Indeed, the relevant data with respect to Greece is the absolute collapse of its standard of living after the 2012 crisis. As conveyed by the chart below, the brutal 25% reduction in real per capita GDP between 2007 and 2013 has not been reversed or cured at all. At a mere $23,558 in 2018, it was actually just 1% higher than the level reached way back at the turn of the century.

What this means, of course, is that the aging and impoverished Greek population does not consist of happy campers. It’s politics are therefore utterly unpredictable, as the last decade has already demonstrated, but the probability of  Greece lurching toward some new demagogue calling for repudiation of debts in order to restore Welfare State benefits and reduce the current, crushing EU-imposed tax burdens is exceedingly high.

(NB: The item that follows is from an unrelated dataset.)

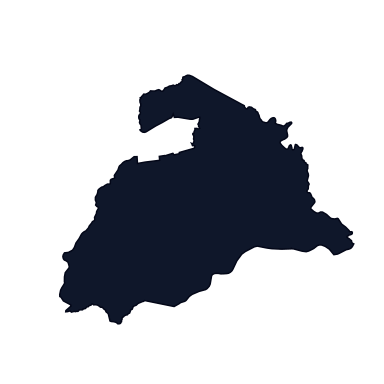 Altos Del Rosario, Bolívar, Colombia (Mercator projection), rotated 169°
{"feature_id": "7082276B5966279744772", "entity_name": "Altos Del Rosario", "entity_type": "district", "adm_level": 2, "iso_a3": "COL", "parent_name": "Colombia", "parent_adm1": "Bolívar", "projection": "mercator", "projection_center": [-74.186, 8.744], "detail": "fine", "context": "isolated", "style": "filled", "palette": "ink", "viewbox_px": 384, "rotation_deg": 169, "n_neighbors": 0, "source": "geoboundaries", "source_scale": "gbopen_adm2", "svg_char_len": 5939}
<svg xmlns="http://www.w3.org/2000/svg" viewBox="0 0 384 384"><g transform="rotate(169 192 192)"><path d="M213.5,299.2L214.6,298.1L217.1,297.2L218.8,296.8L220.8,297.3L221.4,296.8L221.9,295.9L222.3,295.9L223.2,295.4L223.7,294.6L224.7,294.5L224.4,293.5L225.4,293.0L225.4,292.2L225.7,291.8L225.9,289.5L225.5,288.7L225.7,286.9L226.0,286.0L226.8,285.3L227.6,282.4L228.1,281.5L227.6,280.6L227.5,279.6L228.4,277.9L229.0,277.8L229.5,277.2L230.0,275.8L230.1,273.9L229.4,273.0L229.4,272.6L230.3,270.1L229.9,268.5L229.1,266.7L229.6,265.6L229.4,264.8L230.0,263.2L230.5,262.9L231.1,263.0L231.1,262.3L229.3,260.4L228.6,260.0L227.0,259.6L225.6,259.8L214.9,263.8L207.9,265.9L200.4,268.5L198.2,268.8L197.4,269.4L195.6,272.2L195.1,268.6L191.5,268.1L180.2,263.9L178.2,263.4L177.1,263.3L172.1,264.0L170.2,264.0L170.1,263.0L171.0,261.3L171.3,259.7L171.9,259.2L172.4,258.1L172.8,258.0L173.2,257.3L172.8,256.6L173.0,255.1L172.5,253.9L172.3,253.0L173.9,252.6L174.8,253.4L175.3,253.6L175.8,253.4L176.2,253.7L177.0,253.8L177.0,253.0L178.6,250.5L178.6,249.7L179.1,249.1L179.7,249.4L180.0,249.2L180.2,248.4L179.5,246.6L179.7,246.3L179.6,245.8L180.4,243.7L180.1,242.4L180.5,241.4L180.4,240.8L181.1,240.4L181.4,239.6L181.9,239.2L182.4,239.2L183.1,239.7L182.9,239.0L182.7,237.5L182.2,237.2L181.0,237.2L180.5,236.9L180.5,236.2L180.8,235.5L181.6,234.5L196.9,233.2L197.0,232.0L202.6,231.9L203.4,233.6L211.7,232.7L211.9,233.0L217.3,233.2L217.7,229.3L218.2,229.3L232.4,230.3L240.1,230.4L239.2,237.2L242.1,237.7L246.2,235.5L247.1,235.2L248.8,235.0L250.4,235.2L252.4,234.8L254.2,234.0L256.2,232.5L258.1,231.5L258.8,230.7L260.5,227.7L264.8,223.4L265.2,222.7L265.0,221.3L265.5,220.4L268.9,219.9L269.9,219.1L270.6,215.8L271.4,215.5L273.6,215.9L276.3,215.0L278.0,214.1L279.8,214.0L282.6,212.7L284.0,211.6L284.5,209.9L285.6,207.7L287.8,205.3L288.4,202.5L287.9,200.2L288.4,198.8L289.1,197.6L288.1,195.9L287.4,195.5L286.8,194.1L289.3,191.1L290.0,189.0L292.5,185.7L292.7,183.7L293.3,182.6L295.4,181.9L296.5,180.6L299.3,178.3L300.6,176.4L303.9,173.9L305.2,173.7L307.2,172.7L308.5,171.7L311.7,167.8L315.6,164.1L318.0,160.1L320.3,157.7L324.8,156.3L328.8,156.6L330.5,154.7L331.1,153.1L331.0,151.0L330.3,149.6L328.6,148.4L327.1,146.7L326.7,142.4L327.2,141.0L331.8,137.0L333.4,133.0L334.4,128.2L334.3,127.2L335.1,126.0L338.1,122.8L339.7,120.7L341.4,116.6L341.7,114.6L340.7,113.8L339.0,109.6L332.6,104.4L332.6,103.1L338.4,99.7L338.8,98.5L336.9,98.3L335.0,98.5L334.3,98.4L333.3,97.1L330.2,97.3L329.5,96.8L328.3,96.9L326.7,96.6L326.1,96.9L325.1,97.8L322.1,97.2L321.4,97.5L321.1,98.2L319.8,97.9L318.7,98.0L317.5,99.2L315.7,99.2L314.6,100.1L312.8,100.2L311.4,101.3L311.1,101.3L310.1,100.0L308.4,99.8L306.4,99.1L305.2,98.0L303.8,96.4L302.0,95.9L300.8,93.9L299.4,92.4L299.3,90.9L297.6,88.8L297.4,87.9L297.1,81.0L296.0,80.3L293.6,79.6L291.7,78.7L290.8,77.9L289.9,76.7L288.0,76.5L287.1,76.9L286.9,77.8L286.3,77.8L285.9,78.1L285.9,79.2L285.1,80.0L284.6,81.8L283.7,82.4L283.1,82.5L282.0,83.4L280.3,83.8L278.8,83.8L277.9,84.7L276.3,85.1L275.1,87.1L274.8,87.9L273.1,88.3L271.6,90.7L270.4,91.2L268.4,91.5L266.2,92.9L261.5,93.9L260.3,93.9L259.2,94.5L231.4,83.0L226.0,84.8L224.3,85.6L219.9,86.1L218.5,86.7L214.6,90.0L211.4,91.5L204.0,93.1L197.3,93.6L195.6,94.3L193.1,96.2L191.7,98.2L188.8,105.9L187.7,107.1L185.4,107.7L183.7,107.5L181.7,107.1L179.4,106.2L177.3,105.8L173.3,105.3L171.5,105.3L169.5,106.0L167.9,107.0L166.6,108.4L161.1,115.9L155.0,121.5L151.0,123.4L141.2,126.3L138.2,126.4L129.6,122.9L124.7,121.2L114.9,118.8L105.4,117.3L105.2,117.7L104.4,117.1L103.2,116.8L95.2,112.9L91.3,111.6L88.7,111.8L86.0,112.5L83.3,113.3L79.0,115.5L76.7,115.7L74.8,115.2L71.6,113.2L68.1,109.7L64.7,103.4L60.9,103.3L59.2,103.7L51.7,105.9L48.8,106.0L46.9,106.4L45.1,107.7L43.1,110.2L44.3,111.1L44.8,112.2L44.7,113.5L44.8,113.9L46.1,115.3L46.3,115.8L48.4,117.8L48.4,118.4L47.9,119.1L46.7,119.2L46.3,119.8L44.6,119.8L43.2,120.1L42.6,120.7L42.3,122.0L43.0,122.6L44.4,122.8L44.9,123.2L45.2,124.2L47.9,128.3L51.2,131.9L53.6,137.9L54.3,138.4L57.1,138.3L60.1,139.3L61.4,140.4L64.2,144.3L67.7,147.4L69.6,147.8L72.1,147.1L73.9,147.7L76.1,149.6L78.5,152.7L78.5,153.6L77.9,154.6L73.8,158.1L73.3,158.8L73.2,159.2L73.3,161.2L74.2,162.8L75.1,163.6L75.8,167.2L76.2,168.3L76.9,168.9L78.5,169.3L78.9,170.1L79.0,170.8L78.7,171.6L77.3,172.9L76.7,175.2L76.7,176.1L76.2,176.4L75.6,177.3L75.6,177.9L76.6,180.3L76.7,181.3L74.6,185.7L74.4,187.5L75.0,190.7L74.5,192.1L73.9,192.9L73.5,195.0L73.3,195.5L73.2,196.7L74.5,197.6L74.6,198.9L76.1,200.1L76.0,201.5L76.5,202.0L77.0,202.0L77.3,202.6L77.3,203.0L77.8,203.0L77.8,203.3L77.4,206.6L77.9,208.9L77.0,210.3L76.3,210.9L74.9,213.2L74.8,214.3L75.3,214.8L77.2,214.7L78.3,215.3L80.1,218.3L81.2,218.9L81.6,218.7L83.5,214.4L84.4,214.1L85.1,214.2L85.7,215.1L85.5,217.0L85.8,218.0L85.6,218.7L86.0,219.4L86.3,219.5L87.5,219.0L89.4,216.2L90.0,215.9L91.0,215.9L92.4,217.2L94.9,220.6L96.1,223.1L96.1,223.9L95.3,225.1L92.9,225.9L90.9,226.3L88.5,227.4L87.6,228.3L87.3,229.7L87.4,234.0L86.9,235.4L85.5,237.3L81.2,240.2L80.9,240.9L81.3,241.7L82.6,241.8L84.5,241.2L86.0,241.3L87.3,240.1L88.6,239.5L89.9,239.2L91.9,240.6L95.5,242.2L97.1,243.6L96.2,245.8L96.2,247.5L96.4,248.2L96.9,249.0L97.8,249.4L98.9,249.4L100.2,249.1L101.6,248.3L104.0,246.2L104.9,245.8L106.2,245.8L109.1,247.3L110.0,248.1L110.0,248.9L111.2,250.9L111.5,252.3L111.6,254.7L112.0,255.6L112.2,257.4L112.5,258.1L113.8,258.7L113.9,260.2L114.2,260.9L115.9,262.0L117.4,263.8L119.5,264.6L120.5,264.5L120.9,264.3L121.6,263.2L122.4,263.1L122.8,263.3L124.2,265.1L124.2,266.7L150.8,288.5L169.5,305.3L172.2,307.0L173.9,307.5L175.4,307.3L177.3,306.6L178.8,306.6L179.3,305.8L179.4,304.9L180.4,304.0L180.2,303.1L180.3,302.7L181.0,302.2L181.8,302.0L183.1,300.7L183.6,300.9L184.1,300.9L185.3,299.7L186.4,300.3L187.9,299.6L188.7,299.6L190.0,300.5L192.0,300.2L194.0,300.3L196.2,299.5L198.7,299.2L199.8,297.9L201.6,296.5L202.9,296.8L204.3,298.3L205.1,298.8L206.8,298.7L208.9,298.2L210.9,298.5L213.5,299.2Z" fill="#0f172a" stroke="#020617" stroke-width="1.5"/></g></svg>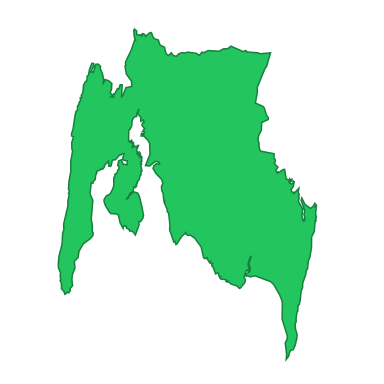 outline of Micheweni, Kaskazini-Pemba, United Republic of Tanzania, rotated 187°
{"feature_id": "72390352B10041948883658", "entity_name": "Micheweni", "entity_type": "district", "adm_level": 2, "iso_a3": "TZA", "parent_name": "United Republic of Tanzania", "parent_adm1": "Kaskazini-Pemba", "projection": "equal_earth", "projection_center": [39.804, -4.957], "detail": "fine", "context": "isolated", "style": "filled", "palette": "green", "viewbox_px": 384, "rotation_deg": 187, "n_neighbors": 0, "source": "geoboundaries", "source_scale": "gbopen_adm2", "svg_char_len": 6037}
<svg xmlns="http://www.w3.org/2000/svg" viewBox="0 0 384 384"><g transform="rotate(187 192 192)"><path d="M262.7,341.7L265.9,341.2L266.6,345.1L269.0,346.7L269.5,345.2L268.3,339.0L267.1,338.0L267.6,336.8L266.6,335.5L267.5,335.4L269.6,325.6L273.5,314.0L273.9,312.2L273.0,309.4L273.9,308.9L271.5,301.0L265.6,294.7L264.7,289.4L270.3,287.5L272.5,279.1L273.5,278.1L274.4,289.9L276.4,289.7L277.1,285.6L278.6,285.6L280.6,280.1L281.8,279.8L281.4,275.4L281.6,277.7L284.0,276.5L282.8,278.5L285.4,280.6L284.4,283.7L284.8,290.0L288.3,292.3L291.9,293.0L293.8,287.9L293.2,292.3L295.4,298.8L298.1,303.4L298.1,305.6L300.7,307.5L302.9,307.1L304.7,298.0L304.9,299.5L307.2,298.7L304.7,305.4L305.2,307.6L307.1,307.5L308.7,301.1L309.0,295.4L310.2,294.2L309.8,289.6L311.3,288.6L312.7,284.7L312.4,277.8L313.7,274.0L312.9,272.2L314.5,271.7L313.7,269.9L315.1,266.6L314.8,265.3L316.1,263.4L315.7,259.3L316.9,258.2L317.4,254.6L317.8,239.2L318.6,235.8L318.5,233.0L316.4,232.3L317.4,226.0L316.5,220.1L315.5,218.2L316.1,207.2L314.8,197.6L315.4,187.9L315.0,179.8L313.8,178.1L314.5,175.4L313.6,174.8L314.1,168.2L313.5,162.8L315.5,144.5L314.6,139.2L315.4,135.4L314.6,124.7L316.2,111.9L316.0,104.5L315.3,100.4L312.6,95.6L312.6,92.4L311.6,89.2L312.1,88.0L310.4,85.2L309.8,80.1L307.2,77.9L305.7,75.0L303.4,77.2L302.1,76.9L300.7,79.3L301.4,81.0L299.1,84.4L300.5,90.3L300.7,94.9L298.9,102.3L300.3,108.9L297.1,112.9L296.9,119.5L293.6,127.2L286.9,133.7L285.1,136.8L285.0,139.3L286.1,140.6L286.8,146.4L288.7,152.9L289.4,171.6L293.0,177.8L293.1,189.0L291.4,188.7L291.2,190.5L289.6,192.5L289.6,197.3L288.8,199.4L289.3,200.9L286.0,202.5L284.9,204.3L283.9,203.5L283.0,204.3L281.9,206.5L282.2,207.6L278.7,212.3L277.8,207.5L276.3,207.5L275.4,208.3L274.9,213.9L271.8,214.8L268.1,220.4L267.1,220.0L265.6,221.7L264.2,221.7L264.9,216.2L263.5,215.1L260.0,215.1L259.7,211.2L263.7,211.2L266.1,215.3L268.6,214.0L269.0,209.4L267.5,208.0L267.4,205.6L268.4,204.6L268.8,201.4L270.7,200.4L270.5,198.2L271.4,196.8L270.4,188.8L271.4,184.3L272.9,180.3L276.6,177.6L278.3,174.1L278.3,172.2L276.3,168.0L271.4,161.8L269.7,160.6L264.7,161.1L262.3,160.2L259.7,152.9L256.0,147.5L256.0,149.8L253.1,150.1L252.7,148.1L250.2,147.4L249.0,145.5L247.9,146.2L245.2,144.9L243.0,142.4L240.5,152.5L241.0,156.1L239.4,156.4L237.7,159.7L237.2,162.6L239.5,170.1L243.4,180.7L245.7,184.3L249.8,185.1L253.7,180.9L254.6,178.0L256.8,176.5L255.2,178.3L253.1,183.6L250.8,184.8L250.1,190.2L248.6,189.6L247.7,191.2L247.8,192.5L248.4,192.5L247.3,194.4L247.7,195.3L246.0,197.6L245.5,201.7L244.7,202.7L245.1,206.4L244.2,206.8L246.3,213.0L245.4,213.4L246.6,215.9L245.6,216.2L246.0,219.2L247.4,219.5L246.0,220.5L247.9,222.6L248.9,221.0L249.2,221.9L247.9,223.9L249.3,225.4L250.4,224.6L250.4,222.6L251.5,223.5L250.8,224.6L252.1,226.6L250.8,231.7L252.0,231.4L252.2,229.5L254.9,230.8L256.5,229.0L256.7,230.8L255.6,231.6L256.1,233.8L256.8,233.1L257.8,235.1L258.3,232.9L258.6,234.9L259.1,233.6L260.2,233.9L259.9,235.1L261.2,235.0L262.3,245.8L261.1,246.7L259.9,250.3L260.1,255.8L258.6,259.3L256.1,260.3L256.5,262.4L254.8,268.1L255.5,263.0L251.2,259.1L251.9,258.4L251.4,256.0L249.3,257.6L247.9,255.6L249.3,255.0L250.0,252.4L246.8,249.0L248.4,246.1L246.3,245.7L246.3,244.9L247.5,243.8L249.2,244.1L249.4,241.4L247.8,241.6L248.5,243.7L246.9,242.9L246.6,241.6L241.9,237.8L240.0,235.0L238.3,224.3L241.4,212.6L237.4,212.6L231.8,218.0L228.0,217.4L227.6,215.7L230.8,215.7L233.0,213.4L233.6,210.6L230.0,205.9L223.7,200.8L222.0,197.1L223.0,193.5L222.2,189.8L220.5,187.0L219.0,180.2L217.6,179.2L218.5,178.5L214.6,171.9L214.1,169.4L212.6,168.2L209.9,156.5L209.6,151.7L204.0,140.2L203.1,141.0L201.6,137.9L200.7,138.4L196.8,146.6L193.1,151.0L192.8,149.5L190.7,148.4L188.2,149.0L183.8,146.6L176.3,138.7L172.5,128.3L171.3,127.4L168.8,128.6L168.7,127.3L165.9,124.0L165.3,125.0L164.9,123.7L162.9,123.7L163.6,122.2L163.2,120.9L162.3,120.6L158.6,113.6L156.4,115.1L154.8,111.7L153.2,111.2L154.1,110.4L152.7,109.1L147.6,109.1L147.4,107.4L145.9,108.0L146.0,107.0L144.4,107.1L141.8,105.3L135.9,104.3L133.3,102.1L132.3,102.5L128.5,108.5L128.2,111.2L129.9,113.7L128.8,120.0L127.6,121.5L126.7,121.3L126.8,119.6L125.6,121.7L127.5,126.1L127.6,128.6L125.9,135.8L125.5,134.3L126.9,128.1L124.5,122.1L125.2,119.6L128.5,117.2L128.8,115.9L127.8,114.9L126.8,115.7L124.0,114.8L119.2,116.5L103.1,112.6L99.6,110.1L92.5,100.6L89.7,95.5L88.8,92.7L87.1,76.9L79.8,60.6L79.7,57.4L81.1,53.6L78.3,42.4L78.1,37.3L76.3,40.3L75.2,46.3L72.2,48.0L70.9,52.5L70.2,59.0L70.3,63.4L72.7,69.0L73.6,73.8L72.8,75.7L73.3,79.7L73.2,85.6L72.5,86.7L72.8,92.3L71.8,93.5L71.4,98.0L71.6,107.5L70.6,110.3L71.0,114.9L69.0,124.1L69.0,128.3L68.0,129.4L68.1,137.8L67.1,141.3L66.6,151.0L67.8,162.1L65.8,167.7L66.2,177.5L65.4,178.2L65.6,179.6L66.3,179.5L65.4,182.4L66.6,185.1L66.8,191.7L68.1,192.2L66.6,193.6L68.7,195.8L69.9,192.7L72.3,190.2L78.2,193.3L82.3,199.4L82.6,196.7L78.0,187.7L78.0,182.6L76.6,179.2L77.2,179.0L76.8,177.0L78.0,176.6L80.3,182.0L79.7,183.7L80.4,186.1L80.0,188.4L85.2,195.5L84.9,199.1L85.6,200.3L85.2,202.2L86.6,204.8L86.4,208.7L90.5,203.2L90.6,204.1L92.5,204.0L94.0,206.1L92.1,210.0L91.8,214.6L92.6,215.1L92.7,213.3L94.5,211.9L96.0,212.8L95.5,214.5L94.1,215.1L94.5,217.0L96.2,215.8L96.6,216.6L97.0,214.6L97.4,215.8L100.2,216.6L102.8,225.8L104.5,225.3L108.9,221.2L109.1,222.4L110.3,221.8L111.4,223.9L109.7,227.0L113.7,230.3L113.0,233.1L113.5,234.7L114.7,235.1L115.2,240.0L129.1,240.9L130.8,244.5L131.6,249.4L132.7,250.8L132.9,255.8L130.7,261.6L131.3,269.4L125.1,273.3L125.3,275.0L127.4,277.3L130.6,284.4L132.2,285.7L139.9,288.0L139.3,299.3L140.0,303.5L134.6,323.6L133.3,325.5L131.0,339.7L141.2,337.5L143.5,338.2L154.4,337.7L155.8,339.0L158.4,337.6L171.1,341.5L173.9,338.7L178.5,337.8L182.2,335.0L193.0,334.4L197.3,331.7L199.1,332.1L201.4,328.4L204.7,330.2L213.3,330.3L216.4,329.0L219.2,329.1L222.1,327.4L224.0,324.8L227.2,325.1L229.5,327.7L232.0,324.5L234.7,326.3L236.9,332.3L241.7,334.0L244.0,338.8L247.6,339.4L249.6,341.0L251.7,345.3L253.7,344.7L257.0,340.7L258.1,342.6L260.1,343.3L261.1,342.4L260.4,341.5L261.0,340.6L262.7,341.7Z" fill="#22c55e" stroke="#15803d" stroke-width="1.5"/></g></svg>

So there is no other way to explain Greece borrowing in the bills market at negative rates or even selling 10-year debt at 1.50%, which is below even the UST 10-year benchmark. What happened this week is simply this: The modern-day Chuck Prince’s who inhabit the rates world and bond pits elected to keep on dancing to the tune of an outright absurdity.

Nevertheless, you might wonder how long the Greek people will keep on dancing to the tune of meager economics and ultra high taxes. As to the former, it’s hard to imagine anything worse than the country’s index of retail trade. It’s still down 43% from the 2008 high, but, more importantly, has relapsed all the way back to levels first crossed 47 years ago in February 1972.